Coleridge's early intellectual debts, besides German idealists like Kant and critics like Lessing, were first to William Godwin's Political Justice, especially during his Pantisocratic period, and to David Hartley's Observations on Man, which is the source of the psychology which is found in Frost at Midnight. Hartley argued that one becomes aware of sensory events as impressions, and that "ideas" are derived by noticing similarities and differences between impressions and then by naming them. Connections resulting from the coincidence of impressions create linkages, so that the occurrence of one impression triggers those links and calls up the memory of those ideas with which it is associated (See Dorothy Emmet, "Coleridge and Philosophy").
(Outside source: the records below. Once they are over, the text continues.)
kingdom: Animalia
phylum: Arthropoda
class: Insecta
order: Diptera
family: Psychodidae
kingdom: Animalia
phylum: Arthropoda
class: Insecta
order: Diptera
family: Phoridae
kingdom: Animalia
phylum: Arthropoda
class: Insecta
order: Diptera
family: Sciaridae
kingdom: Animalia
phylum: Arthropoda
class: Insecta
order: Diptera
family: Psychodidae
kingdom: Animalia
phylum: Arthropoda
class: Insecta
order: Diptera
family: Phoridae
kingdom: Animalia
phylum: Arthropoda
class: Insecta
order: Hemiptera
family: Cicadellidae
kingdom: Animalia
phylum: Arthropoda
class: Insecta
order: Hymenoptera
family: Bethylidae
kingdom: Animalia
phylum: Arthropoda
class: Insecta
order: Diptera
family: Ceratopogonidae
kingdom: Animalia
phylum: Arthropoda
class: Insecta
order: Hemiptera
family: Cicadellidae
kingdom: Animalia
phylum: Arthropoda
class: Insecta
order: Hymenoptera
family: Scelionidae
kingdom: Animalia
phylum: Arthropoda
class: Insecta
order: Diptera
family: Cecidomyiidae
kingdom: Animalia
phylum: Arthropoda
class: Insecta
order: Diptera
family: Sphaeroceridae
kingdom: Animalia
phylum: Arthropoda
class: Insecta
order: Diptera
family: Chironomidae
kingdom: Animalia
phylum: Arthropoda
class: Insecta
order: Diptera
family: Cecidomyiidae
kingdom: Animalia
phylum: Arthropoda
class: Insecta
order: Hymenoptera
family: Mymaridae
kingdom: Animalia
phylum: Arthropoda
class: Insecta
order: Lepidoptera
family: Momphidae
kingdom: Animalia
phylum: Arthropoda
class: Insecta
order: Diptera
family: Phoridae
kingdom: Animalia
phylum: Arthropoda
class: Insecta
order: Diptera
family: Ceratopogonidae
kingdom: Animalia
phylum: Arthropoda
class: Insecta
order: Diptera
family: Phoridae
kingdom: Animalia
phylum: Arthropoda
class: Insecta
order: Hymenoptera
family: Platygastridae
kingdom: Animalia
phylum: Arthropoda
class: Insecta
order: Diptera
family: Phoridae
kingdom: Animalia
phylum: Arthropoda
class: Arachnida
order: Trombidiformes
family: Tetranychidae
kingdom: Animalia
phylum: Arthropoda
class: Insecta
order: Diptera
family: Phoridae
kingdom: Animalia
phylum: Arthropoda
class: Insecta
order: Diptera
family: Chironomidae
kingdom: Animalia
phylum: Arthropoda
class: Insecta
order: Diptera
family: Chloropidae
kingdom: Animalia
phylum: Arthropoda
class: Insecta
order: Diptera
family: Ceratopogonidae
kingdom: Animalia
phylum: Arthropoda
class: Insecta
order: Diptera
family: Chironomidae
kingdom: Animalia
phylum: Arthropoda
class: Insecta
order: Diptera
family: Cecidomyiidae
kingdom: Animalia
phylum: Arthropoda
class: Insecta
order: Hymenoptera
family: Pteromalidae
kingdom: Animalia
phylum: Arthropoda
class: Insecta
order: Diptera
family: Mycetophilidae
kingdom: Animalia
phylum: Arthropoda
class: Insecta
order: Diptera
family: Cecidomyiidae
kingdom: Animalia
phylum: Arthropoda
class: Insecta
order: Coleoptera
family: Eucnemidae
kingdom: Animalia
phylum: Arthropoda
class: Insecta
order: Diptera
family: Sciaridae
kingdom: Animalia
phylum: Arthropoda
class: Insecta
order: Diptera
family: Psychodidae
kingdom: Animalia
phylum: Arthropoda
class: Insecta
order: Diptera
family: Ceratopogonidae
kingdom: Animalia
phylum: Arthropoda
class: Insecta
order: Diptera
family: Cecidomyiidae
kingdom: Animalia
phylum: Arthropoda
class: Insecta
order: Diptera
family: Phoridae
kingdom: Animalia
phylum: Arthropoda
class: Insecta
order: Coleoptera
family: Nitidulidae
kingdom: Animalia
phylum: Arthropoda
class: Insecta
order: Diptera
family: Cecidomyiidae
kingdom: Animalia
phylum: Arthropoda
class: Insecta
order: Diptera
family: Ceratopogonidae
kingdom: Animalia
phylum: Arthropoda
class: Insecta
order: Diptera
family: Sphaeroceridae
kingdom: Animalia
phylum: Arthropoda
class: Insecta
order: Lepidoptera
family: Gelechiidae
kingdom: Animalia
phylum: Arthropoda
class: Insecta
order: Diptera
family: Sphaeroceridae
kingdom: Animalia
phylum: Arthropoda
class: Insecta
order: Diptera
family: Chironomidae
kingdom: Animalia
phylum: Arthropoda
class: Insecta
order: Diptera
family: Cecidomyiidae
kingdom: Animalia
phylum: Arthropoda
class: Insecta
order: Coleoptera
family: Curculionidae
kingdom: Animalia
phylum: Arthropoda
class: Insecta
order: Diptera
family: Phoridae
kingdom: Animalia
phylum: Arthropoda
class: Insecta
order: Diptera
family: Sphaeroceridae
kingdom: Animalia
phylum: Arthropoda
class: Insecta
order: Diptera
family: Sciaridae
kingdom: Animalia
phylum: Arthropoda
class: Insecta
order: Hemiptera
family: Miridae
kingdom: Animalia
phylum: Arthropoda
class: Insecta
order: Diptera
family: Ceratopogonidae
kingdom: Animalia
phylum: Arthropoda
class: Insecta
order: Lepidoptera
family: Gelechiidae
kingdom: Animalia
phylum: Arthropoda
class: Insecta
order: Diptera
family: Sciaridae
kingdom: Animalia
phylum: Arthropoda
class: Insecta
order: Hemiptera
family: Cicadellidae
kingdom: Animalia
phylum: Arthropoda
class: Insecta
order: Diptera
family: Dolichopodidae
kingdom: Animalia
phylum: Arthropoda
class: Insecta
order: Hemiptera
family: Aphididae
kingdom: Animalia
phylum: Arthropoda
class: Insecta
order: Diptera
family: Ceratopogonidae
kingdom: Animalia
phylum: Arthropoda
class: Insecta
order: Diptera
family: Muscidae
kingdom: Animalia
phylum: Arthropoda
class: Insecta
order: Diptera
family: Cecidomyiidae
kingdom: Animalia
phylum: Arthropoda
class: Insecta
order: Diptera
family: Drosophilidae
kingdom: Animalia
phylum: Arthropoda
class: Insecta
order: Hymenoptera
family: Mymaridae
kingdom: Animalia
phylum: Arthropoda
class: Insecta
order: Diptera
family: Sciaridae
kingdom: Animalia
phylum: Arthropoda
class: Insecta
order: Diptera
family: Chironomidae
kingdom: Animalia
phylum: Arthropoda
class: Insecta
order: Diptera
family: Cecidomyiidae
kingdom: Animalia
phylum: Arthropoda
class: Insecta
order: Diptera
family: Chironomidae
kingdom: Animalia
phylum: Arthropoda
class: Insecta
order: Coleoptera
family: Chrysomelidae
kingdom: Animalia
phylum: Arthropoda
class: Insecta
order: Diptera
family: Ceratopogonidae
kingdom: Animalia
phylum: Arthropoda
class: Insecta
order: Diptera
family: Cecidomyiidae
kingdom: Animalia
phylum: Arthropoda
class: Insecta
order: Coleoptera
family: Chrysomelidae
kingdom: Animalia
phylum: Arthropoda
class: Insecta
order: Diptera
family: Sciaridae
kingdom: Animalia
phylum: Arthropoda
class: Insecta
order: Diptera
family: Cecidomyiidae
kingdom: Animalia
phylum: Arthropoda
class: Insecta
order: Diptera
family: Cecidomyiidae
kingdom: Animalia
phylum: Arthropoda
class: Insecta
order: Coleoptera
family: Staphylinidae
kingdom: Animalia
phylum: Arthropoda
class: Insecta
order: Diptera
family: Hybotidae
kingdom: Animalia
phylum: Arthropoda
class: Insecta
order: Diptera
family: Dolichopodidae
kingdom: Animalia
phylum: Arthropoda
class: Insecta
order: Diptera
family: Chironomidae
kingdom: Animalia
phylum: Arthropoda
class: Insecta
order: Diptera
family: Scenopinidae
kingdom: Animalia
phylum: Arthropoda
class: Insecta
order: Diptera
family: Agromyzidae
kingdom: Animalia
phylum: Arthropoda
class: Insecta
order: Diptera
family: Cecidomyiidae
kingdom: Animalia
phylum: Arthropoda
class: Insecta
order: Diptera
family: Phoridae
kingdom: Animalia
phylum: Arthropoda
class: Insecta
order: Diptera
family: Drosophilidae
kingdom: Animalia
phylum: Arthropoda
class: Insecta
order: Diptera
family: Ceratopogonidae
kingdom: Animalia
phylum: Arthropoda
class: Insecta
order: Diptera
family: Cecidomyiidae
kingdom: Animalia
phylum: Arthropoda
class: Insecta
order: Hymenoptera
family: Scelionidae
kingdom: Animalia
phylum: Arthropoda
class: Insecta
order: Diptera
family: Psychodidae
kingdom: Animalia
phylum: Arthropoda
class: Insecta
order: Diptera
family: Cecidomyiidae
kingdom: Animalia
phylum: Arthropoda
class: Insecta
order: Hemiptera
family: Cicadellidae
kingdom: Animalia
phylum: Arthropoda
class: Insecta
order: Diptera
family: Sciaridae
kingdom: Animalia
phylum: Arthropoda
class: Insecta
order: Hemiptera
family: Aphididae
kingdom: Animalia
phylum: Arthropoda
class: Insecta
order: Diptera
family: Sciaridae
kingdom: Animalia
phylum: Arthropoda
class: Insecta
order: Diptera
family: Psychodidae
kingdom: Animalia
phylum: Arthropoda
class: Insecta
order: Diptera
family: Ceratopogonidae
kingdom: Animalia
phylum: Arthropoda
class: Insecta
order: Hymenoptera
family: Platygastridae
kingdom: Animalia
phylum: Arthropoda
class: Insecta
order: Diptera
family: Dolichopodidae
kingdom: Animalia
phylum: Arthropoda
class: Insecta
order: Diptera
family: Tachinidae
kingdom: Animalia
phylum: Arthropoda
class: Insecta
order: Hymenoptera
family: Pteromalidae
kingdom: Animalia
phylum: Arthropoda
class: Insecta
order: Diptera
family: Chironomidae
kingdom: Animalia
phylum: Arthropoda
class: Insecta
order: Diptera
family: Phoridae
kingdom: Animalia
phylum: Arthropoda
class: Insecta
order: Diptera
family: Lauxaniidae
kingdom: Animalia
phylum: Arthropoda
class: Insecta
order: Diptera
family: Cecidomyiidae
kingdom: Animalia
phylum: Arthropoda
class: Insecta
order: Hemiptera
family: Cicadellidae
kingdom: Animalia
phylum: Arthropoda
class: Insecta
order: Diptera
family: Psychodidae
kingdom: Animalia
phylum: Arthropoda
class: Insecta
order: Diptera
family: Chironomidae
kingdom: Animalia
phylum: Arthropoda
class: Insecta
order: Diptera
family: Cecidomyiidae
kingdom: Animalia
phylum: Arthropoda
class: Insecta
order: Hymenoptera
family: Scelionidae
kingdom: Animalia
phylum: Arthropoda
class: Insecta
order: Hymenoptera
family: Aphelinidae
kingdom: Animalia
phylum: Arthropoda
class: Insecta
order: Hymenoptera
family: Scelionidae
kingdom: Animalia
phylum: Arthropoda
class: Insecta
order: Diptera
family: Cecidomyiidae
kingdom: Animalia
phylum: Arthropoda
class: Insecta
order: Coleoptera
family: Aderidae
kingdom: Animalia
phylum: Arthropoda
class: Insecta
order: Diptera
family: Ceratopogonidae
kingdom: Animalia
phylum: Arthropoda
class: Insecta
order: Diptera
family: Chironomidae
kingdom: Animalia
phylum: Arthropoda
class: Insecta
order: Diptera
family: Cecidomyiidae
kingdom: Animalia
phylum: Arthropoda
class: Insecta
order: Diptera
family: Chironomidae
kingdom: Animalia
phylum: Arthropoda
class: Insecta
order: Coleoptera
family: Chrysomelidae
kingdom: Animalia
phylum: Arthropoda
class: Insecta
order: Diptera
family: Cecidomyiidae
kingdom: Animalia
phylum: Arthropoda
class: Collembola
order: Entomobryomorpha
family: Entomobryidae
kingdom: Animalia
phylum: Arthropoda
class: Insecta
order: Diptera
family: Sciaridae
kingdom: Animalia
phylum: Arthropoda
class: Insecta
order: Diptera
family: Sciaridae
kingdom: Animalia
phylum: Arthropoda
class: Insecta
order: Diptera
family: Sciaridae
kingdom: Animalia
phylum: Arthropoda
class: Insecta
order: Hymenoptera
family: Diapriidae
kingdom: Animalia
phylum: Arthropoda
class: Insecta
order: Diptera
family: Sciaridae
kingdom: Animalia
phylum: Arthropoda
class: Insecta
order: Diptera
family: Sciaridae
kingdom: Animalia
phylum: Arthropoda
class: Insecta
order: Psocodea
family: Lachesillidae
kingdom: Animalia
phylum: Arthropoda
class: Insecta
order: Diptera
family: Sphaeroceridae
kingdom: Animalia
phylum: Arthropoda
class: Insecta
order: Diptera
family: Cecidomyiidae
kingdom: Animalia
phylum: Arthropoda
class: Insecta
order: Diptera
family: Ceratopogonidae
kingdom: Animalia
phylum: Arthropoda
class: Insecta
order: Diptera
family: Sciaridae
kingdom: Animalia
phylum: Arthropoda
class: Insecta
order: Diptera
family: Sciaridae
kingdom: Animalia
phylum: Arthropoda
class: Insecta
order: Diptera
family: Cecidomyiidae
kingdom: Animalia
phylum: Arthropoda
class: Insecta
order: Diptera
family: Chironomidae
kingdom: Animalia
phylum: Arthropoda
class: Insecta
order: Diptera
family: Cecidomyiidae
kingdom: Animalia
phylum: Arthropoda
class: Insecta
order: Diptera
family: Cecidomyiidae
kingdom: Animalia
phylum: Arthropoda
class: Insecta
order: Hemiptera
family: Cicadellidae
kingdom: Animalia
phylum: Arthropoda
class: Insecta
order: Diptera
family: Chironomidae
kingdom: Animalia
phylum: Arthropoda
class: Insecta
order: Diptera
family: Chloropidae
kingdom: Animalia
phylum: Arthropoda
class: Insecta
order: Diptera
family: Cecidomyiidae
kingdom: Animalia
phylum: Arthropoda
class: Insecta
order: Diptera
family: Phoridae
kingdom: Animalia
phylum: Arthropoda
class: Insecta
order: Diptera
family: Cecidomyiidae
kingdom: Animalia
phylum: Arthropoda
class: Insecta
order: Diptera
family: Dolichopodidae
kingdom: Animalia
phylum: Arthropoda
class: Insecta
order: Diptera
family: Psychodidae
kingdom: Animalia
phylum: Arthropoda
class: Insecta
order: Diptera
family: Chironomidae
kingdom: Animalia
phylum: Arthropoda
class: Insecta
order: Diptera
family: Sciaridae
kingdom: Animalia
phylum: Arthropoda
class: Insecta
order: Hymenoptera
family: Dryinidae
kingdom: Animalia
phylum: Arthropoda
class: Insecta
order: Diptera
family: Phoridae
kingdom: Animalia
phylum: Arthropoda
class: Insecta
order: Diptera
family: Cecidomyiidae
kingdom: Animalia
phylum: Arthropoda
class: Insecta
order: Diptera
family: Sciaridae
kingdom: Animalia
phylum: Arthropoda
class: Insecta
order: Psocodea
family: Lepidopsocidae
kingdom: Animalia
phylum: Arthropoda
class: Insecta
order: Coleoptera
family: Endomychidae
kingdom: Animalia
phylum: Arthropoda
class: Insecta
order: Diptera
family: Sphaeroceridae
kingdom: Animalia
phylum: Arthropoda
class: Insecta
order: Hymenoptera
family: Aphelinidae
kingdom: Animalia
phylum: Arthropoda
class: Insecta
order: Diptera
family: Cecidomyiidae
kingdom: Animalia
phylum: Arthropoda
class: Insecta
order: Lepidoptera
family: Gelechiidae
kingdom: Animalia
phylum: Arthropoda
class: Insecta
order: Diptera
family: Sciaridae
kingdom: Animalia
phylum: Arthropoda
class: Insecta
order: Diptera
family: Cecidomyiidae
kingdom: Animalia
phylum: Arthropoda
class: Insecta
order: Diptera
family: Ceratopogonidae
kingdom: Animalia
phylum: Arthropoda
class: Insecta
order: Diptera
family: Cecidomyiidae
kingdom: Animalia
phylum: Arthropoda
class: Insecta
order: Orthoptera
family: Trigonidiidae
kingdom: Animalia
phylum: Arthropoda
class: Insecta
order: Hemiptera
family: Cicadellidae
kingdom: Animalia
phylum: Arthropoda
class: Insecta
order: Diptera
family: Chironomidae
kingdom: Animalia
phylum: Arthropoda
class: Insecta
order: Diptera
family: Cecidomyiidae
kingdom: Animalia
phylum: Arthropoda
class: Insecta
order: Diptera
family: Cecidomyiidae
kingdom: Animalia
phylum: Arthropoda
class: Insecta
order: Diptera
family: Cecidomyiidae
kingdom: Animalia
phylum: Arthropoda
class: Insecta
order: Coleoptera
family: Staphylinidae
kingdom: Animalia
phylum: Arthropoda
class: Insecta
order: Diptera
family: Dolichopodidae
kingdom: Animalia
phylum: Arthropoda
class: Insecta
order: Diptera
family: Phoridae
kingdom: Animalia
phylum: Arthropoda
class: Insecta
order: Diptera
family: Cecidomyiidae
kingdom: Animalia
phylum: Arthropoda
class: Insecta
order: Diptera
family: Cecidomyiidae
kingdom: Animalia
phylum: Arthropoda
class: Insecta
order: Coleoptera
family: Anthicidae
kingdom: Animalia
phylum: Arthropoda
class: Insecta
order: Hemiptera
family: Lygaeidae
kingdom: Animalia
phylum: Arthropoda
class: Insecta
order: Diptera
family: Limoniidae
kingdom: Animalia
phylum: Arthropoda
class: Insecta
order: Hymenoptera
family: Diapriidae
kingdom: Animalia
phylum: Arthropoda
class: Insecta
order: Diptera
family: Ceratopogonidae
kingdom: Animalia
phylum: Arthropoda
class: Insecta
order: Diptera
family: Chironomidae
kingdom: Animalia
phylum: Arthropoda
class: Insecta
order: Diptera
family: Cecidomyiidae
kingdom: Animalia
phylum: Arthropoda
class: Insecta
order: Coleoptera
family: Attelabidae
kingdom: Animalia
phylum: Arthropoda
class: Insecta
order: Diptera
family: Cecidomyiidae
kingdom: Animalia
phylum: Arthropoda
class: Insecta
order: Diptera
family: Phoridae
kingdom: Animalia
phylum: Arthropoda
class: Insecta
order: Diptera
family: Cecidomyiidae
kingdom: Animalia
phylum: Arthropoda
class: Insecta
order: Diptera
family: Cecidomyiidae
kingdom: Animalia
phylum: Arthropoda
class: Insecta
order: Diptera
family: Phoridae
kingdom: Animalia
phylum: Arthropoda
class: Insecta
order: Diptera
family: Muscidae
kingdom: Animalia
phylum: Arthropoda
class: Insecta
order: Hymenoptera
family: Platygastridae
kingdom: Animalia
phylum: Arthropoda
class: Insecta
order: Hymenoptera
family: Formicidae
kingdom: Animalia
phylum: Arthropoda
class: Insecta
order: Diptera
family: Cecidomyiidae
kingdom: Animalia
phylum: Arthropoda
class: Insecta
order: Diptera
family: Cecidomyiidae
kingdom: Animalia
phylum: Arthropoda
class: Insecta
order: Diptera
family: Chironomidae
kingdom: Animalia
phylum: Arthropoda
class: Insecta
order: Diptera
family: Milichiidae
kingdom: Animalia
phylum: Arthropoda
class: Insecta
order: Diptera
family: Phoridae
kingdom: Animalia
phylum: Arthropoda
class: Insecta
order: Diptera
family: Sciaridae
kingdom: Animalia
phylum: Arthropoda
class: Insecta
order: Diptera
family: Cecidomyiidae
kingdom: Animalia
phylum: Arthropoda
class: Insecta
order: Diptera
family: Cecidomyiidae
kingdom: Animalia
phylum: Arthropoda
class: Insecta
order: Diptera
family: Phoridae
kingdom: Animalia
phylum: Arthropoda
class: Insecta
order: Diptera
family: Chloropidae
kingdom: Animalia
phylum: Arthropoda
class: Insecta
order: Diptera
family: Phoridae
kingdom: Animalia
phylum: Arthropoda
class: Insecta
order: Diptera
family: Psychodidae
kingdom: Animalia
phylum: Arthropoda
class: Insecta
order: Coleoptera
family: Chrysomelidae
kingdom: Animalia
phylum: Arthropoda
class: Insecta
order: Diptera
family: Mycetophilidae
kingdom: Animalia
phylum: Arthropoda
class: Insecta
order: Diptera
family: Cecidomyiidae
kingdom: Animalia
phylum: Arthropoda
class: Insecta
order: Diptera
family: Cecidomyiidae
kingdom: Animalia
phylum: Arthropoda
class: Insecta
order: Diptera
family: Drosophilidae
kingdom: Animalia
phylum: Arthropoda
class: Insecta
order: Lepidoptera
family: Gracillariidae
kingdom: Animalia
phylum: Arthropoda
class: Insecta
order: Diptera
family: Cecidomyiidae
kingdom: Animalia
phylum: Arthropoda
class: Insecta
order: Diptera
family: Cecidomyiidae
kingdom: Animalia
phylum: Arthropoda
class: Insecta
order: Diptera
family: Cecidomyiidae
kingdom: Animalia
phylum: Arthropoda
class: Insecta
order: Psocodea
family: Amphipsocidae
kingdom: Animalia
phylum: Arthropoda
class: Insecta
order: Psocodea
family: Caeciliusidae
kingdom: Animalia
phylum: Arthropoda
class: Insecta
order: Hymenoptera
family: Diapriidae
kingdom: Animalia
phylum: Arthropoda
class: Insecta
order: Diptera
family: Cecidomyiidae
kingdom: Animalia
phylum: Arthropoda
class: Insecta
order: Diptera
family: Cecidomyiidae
Coleridge was critical of the literary taste of his contemporaries, and a literary conservative insofar as he was afraid that the lack of taste in the ever growing masses of literate people would mean a continued desecration of literature.

In 1800, he returned to England and shortly thereafter settled with his family and friends in Greta Hall at Keswick in the Lake District of Cumberland to be near Grasmere, where Wordsworth had moved. He stayed with the Wordsworths for eighteen months, but was a difficult houseguest, as his dependency on laudanum grew and his frequent nightmares would wake the children. He was also a fussy eater, to the frustration of Dorothy Wordsworth, who had to cook. For example, not content with salt, Coleridge sprinkled cayenne pepper on his eggs, which he ate from a teacup.[30] His marital problems, nightmares, illnesses, increased opium dependency, tensions with Wordsworth, and a lack of confidence in his poetic powers fuelled the composition of Dejection: An Ode and an intensification of his philosophical studies.[31]

In 1802, Coleridge took a nine-day walking holiday in the fells of the Lake District. Coleridge is credited with the first recorded descent of Scafell to Mickledore via Broad Stand, although this may have been more due to his getting lost than a purposeful new route. He coined the term mountaineering.[32]